原恵一『クレヨンしんちゃん 嵐を呼ぶモーレツ! オトナ帝国の逆襲』
オープニング曲のトースティングがなかなか素晴らしいんですけども、コレもまた天才原恵一の名を世に知らしめた名作です!
冒頭に怪獣が大阪万博をソ連館を破壊するシーンが素晴らしい(笑)!!
「20世紀博」。なるイベントが春日部で行われ、野原一家だけでなく、町中の大人がこのイベントの虜になっていきます。
こんなトンデモないものが春日部に(笑)。
しかし、しんちゃんたち子供には、昭和へのノスタルジーなどある筈がなく、なんだかおかしいなあ。

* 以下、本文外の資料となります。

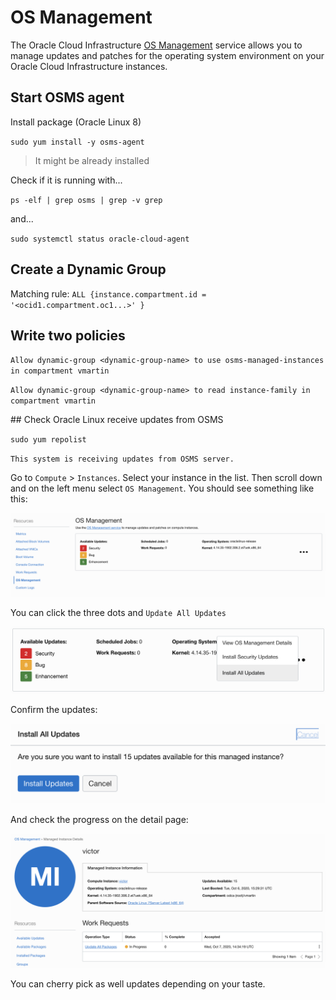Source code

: # OS Management

The Oracle Cloud Infrastructure [OS Management](https://docs.cloud.oracle.com/en-us/iaas/os-management/osms/index.htm) service allows you to manage updates and patches for the operating system environment on your Oracle Cloud Infrastructure instances.

## Start OSMS agent

Install package (Oracle Linux 8)

`sudo yum install -y osms-agent`

> It might be already installed

Check if it is running with...

`ps -elf | grep osms | grep -v grep`

and...

`sudo systemctl status oracle-cloud-agent`

## Create a Dynamic Group

Matching rule: `ALL {instance.compartment.id = '<ocid1.compartment.oc1...>' }`

## Write two policies

`Allow dynamic-group <dynamic-group-name> to use osms-managed-instances in compartment vmartin`

`Allow dynamic-group <dynamic-group-name> to read instance-family in compartment vmartin`

## Check Oracle Linux receive updates from OSMS

`sudo yum repolist`

`This system is receiving updates from OSMS server.`

Go to `Compute` > `Instances`. Select your instance in the list. Then scroll down and on the left menu select `OS Management`. You should see something like this:

![OSMS example](images/osms-example.png)

You can click the three dots and `Update All Updates`

![Update All](images/osms-update-all.png)

Confirm the updates:

![](images/osms-update-confirm.png)

And check the progress on the detail page:

![](images/osms-update-details.png)

You can cherry pick as well updates depending on your taste.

と思っているんですね。
そうこうしていると、アナログ盤が流行りだしたり(コレは現在、実際に起こってある現象ですが・笑)、街に旧車が走っていたりと、モーレツな昭和ノスタルジーに街全体が支配されていくんですね。
しかし、コレは、秘密結社「Yesterday Once More」が用意周到に行なっている陰謀だったのです。
この謎の組織のリーダーのケンの世界観はこうです。
ラスボスのケンとチャコ。
「高度経済成長期の日本はとても希望があって輝かしかった。21世紀という未来がとても素晴らしいものに感じられた。しかし、実際の21世紀はなんとつまらないものなのだろう。であるならば、そんなものは消し去って、もう一度高度経済成長の日本に戻してしまおう」
というものです。
なんだか、『エヴァンゲリオン』の碇ゲンドウみたいな事言ってますけども、なんというか、結構オトナたちの痛いところを突いてくるんですけども、コレ、子供にはなんのこっちゃわからんでしょうね(笑)。

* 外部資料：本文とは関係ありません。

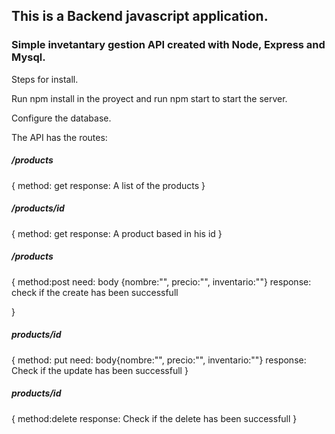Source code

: ## This is a Backend javascript application.

### Simple invetantary gestion API created with Node, Express and Mysql.

Steps for install.

Run npm install in the proyect and run npm start to start the server.

Configure the database.


The API has the routes: 

##### /products 
{
    method: get 
    response: A list of the products 
}

##### /products/id

{ 
    method: get
    response: A product based in his id
}
##### /products 
{
    method:post
    need: body {nombre:"", precio:"", inventario:""}
    response: check if the create has been successfull

}

##### products/id 
{
    method: put
    need: body{nombre:"", precio:"", inventario:""}
    response: Check if the update has been successfull
}

##### products/id
{
    method:delete
    response: Check if the delete has been successfull
}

子供にとっては、あらゆるものがsomething newなのであって、ノスタルジなど感じる事などないわけですから。
しかも、オトナたちは、ほとんど脳みそレベルで乗っ取られてきているようで、しんちゃんは、この異常さにだんだんと気づいて来るんですね。
ミサエが家事を一切しなくなり、ヒロシが会社に行かなくなるんです。
なんと、ひまわりの面倒をしんちゃんが見るという、異常な事態です。
しかし、おかしいのは野原一家だけではなく、春日部市全体のオトナがおかしくなってしまっているのです!
しかも、春日部だけでなく、どうやら、全国規模でこういう現象が起きているらしい。
なんちゅうか、かなり本格的なディストピアSFをしてるわけなんです。
ちょっと唖然とします。。
オトナのいなくなった春日部では、子供たちによる『マッドマックス』というか、『北斗の拳』というか、その子供版、すなわち、アラン・パーカー『ダウンタウン物語』が展開するんですが、そこで、あの秘密結社は子供たちを「お父さん、お母さんに会えるよ」と言って、車で連れて行ってしまいます。
オトナごっこをするシーン。『ダウンタウン物語』ですね。
しかし、しんちゃんたちはコレを怪しんで、車(コレがオート三輪なのです)に乗りませんでした。
翌日、秘密結社は「子供狩り」を始めるのですが。。
というところまでにしておきましょうか。
この映画、前半はとにかくしんちゃんたちが『マッドマックス 怒りのデスロード』や『ブルースブラザーズ』並みの大活躍をするのですが、後半はヒロシのお話しになっていくんですが、コレが一切言えませんな(笑)。
『怒りのデスロード』に先んじて(?)のなかなかのカーアクション!
こんな風に運転してます(笑)。
ここからがこの映画の真骨頂というか、原恵一の世界ですね。
コレは、一貫した彼の描きたい世界であり、多分、子供映画だと思ってイヤイヤながらきてしまったお父さんたちは涙無くして見る事が出来ないでしょうね。
マルセル・プルーストが生涯をかけて書いた大作『忘れられた時を求めて』では、有名なマドレーヌを食べた時の味から、主人公の「私」が過去を思い出すのですが、この作品は「におい」です。
自分のくつの「におい」から何が大切なのかを思い出すヒロシ。
さあ、野原一家は、秘密結社の野望を打ち砕く事が出来るのでしょうか?
それは見てのお楽しみでございます!
子供にとっての「今」が果たして大切にされているだろうか?という監督のメッセージは、むしろ、現在切実な問題になっているような気がしてならない、大傑作。
ちょっとオトナになるしんのすけを見て、泣けてこないお父さんはいないでしょう!